The Start Free Challenge
This challenge is seeking replicable innovations at a local level which can speed up the progress being made to reach the super-fast-track target to reduce new HIV infections in children to less than 40,000 by 2018 and 20,000 by 2020.
Challenge Status: This challenge is now closed. See the Winners Page for information on the winning submissions.
Prize amount: $100,000 to be divided between up to 4 winners*
In Collaboration With: UNAIDS
The Joint United Nations Programme on HIV/AIDS (UNAIDS) leads and inspires the world to achieve its shared vision of zero new HIV infections, zero discrimination and zero AIDS-related deaths.
UNAIDS unites the efforts of 11 UN organizations—UNHCR, UNICEF, WFP, UNDP, UNFPA, UNODC, UN Women, ILO, UNESCO, WHO and the World Bank—and works closely with global and national partners towards ending the AIDS epidemic by 2030 as part of the Sustainable Development Goals.
Every child deserves an HIV-free beginning. In recent years, there has been considerable progress in reducing the number of new HIV infections in children, with a 70% decline from 490,000 in 2000 to 150,000 in 2015. But 150,000 new infections is still far too many, it equates to 400 children becoming newly infected with HIV each day. Some areas are worse affected than others: 110,000 of these new infections were in 21 of the highest burden countries in Sub-Saharan Africa.

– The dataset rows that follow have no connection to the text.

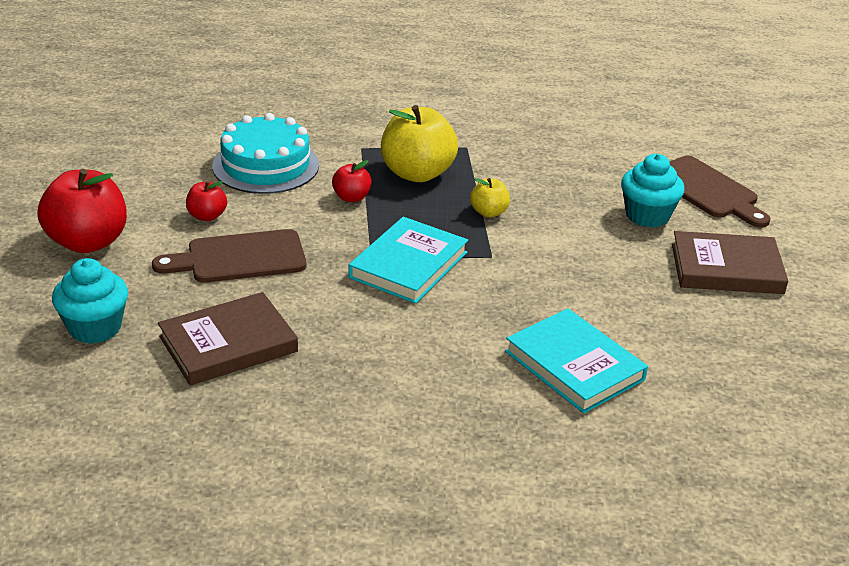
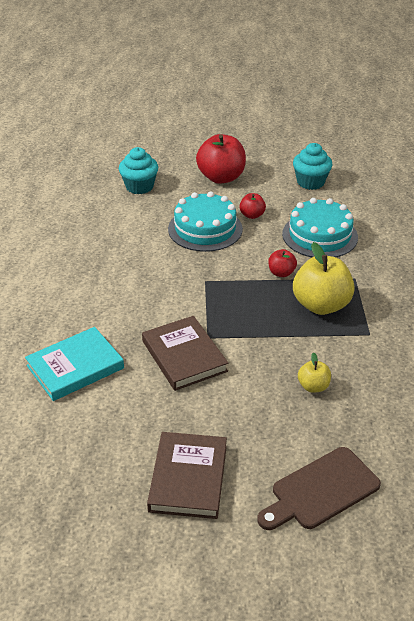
camera: 95 degrees right, 5 degrees up
(228, 344) = (119, 228): brown book -> brown book (184, 356)
(239, 258) = (205, 229): brown cutting board -> turquoise cake
(408, 265) = (196, 297): turquoise book -> none
(489, 212) = (268, 340): yellow apple -> yellow apple (313, 386)
(647, 216) = (271, 437): turquoise cupcake -> turquoise cupcake (310, 182)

The Global Plan, launched in 2011, aimed to reduce new HIV infections in children by 90% by 2015. While some countries saw great progress over this time (seven reduced new HIV infections among children by more than 70%), others saw much smaller reductions. Overall, The Global Plan helped to drive a 60% reduction in new HIV infections among children.
Start Free Stay Free AIDS Free, launched by PEPFAR and UNAIDS in 2016, aims to accelerate progress towards reaching the ambitious agenda to end AIDS among children, adolescents and young women. It includes the super-fast-track target of reducing the number of children newly infected to less than 40,000 by 2018 and 20,000 by 2020.
New infections in children can be reduced if they and their mothers have timely access to antiretroviral drugs, infant prophylaxis and early infant diagnosis.
We are looking for innovations which can be implemented across resource-limited settings to speed up the progress made towards reaching the super-fast-track targets.
As well as the usual Challenge criteria, the innovation must demonstrate that it has the following attributes:
- It demonstrates how clinics are collaborating with communities to provide a comprehensive response including reaching hard to reach families and those not accessing care
- It is making progress towards reaching the super-fast track 95-95-95 targets, including baseline (within 3 years and current)
- It can be replicated elsewhere
- It is sustainable
Challenge statement: identify replicable innovations at a local level which can speed up the progress being made to reach the super-fast-track target to reduce new HIV infections in children to less than 40,000 by 2018 and 20,000 by 2020.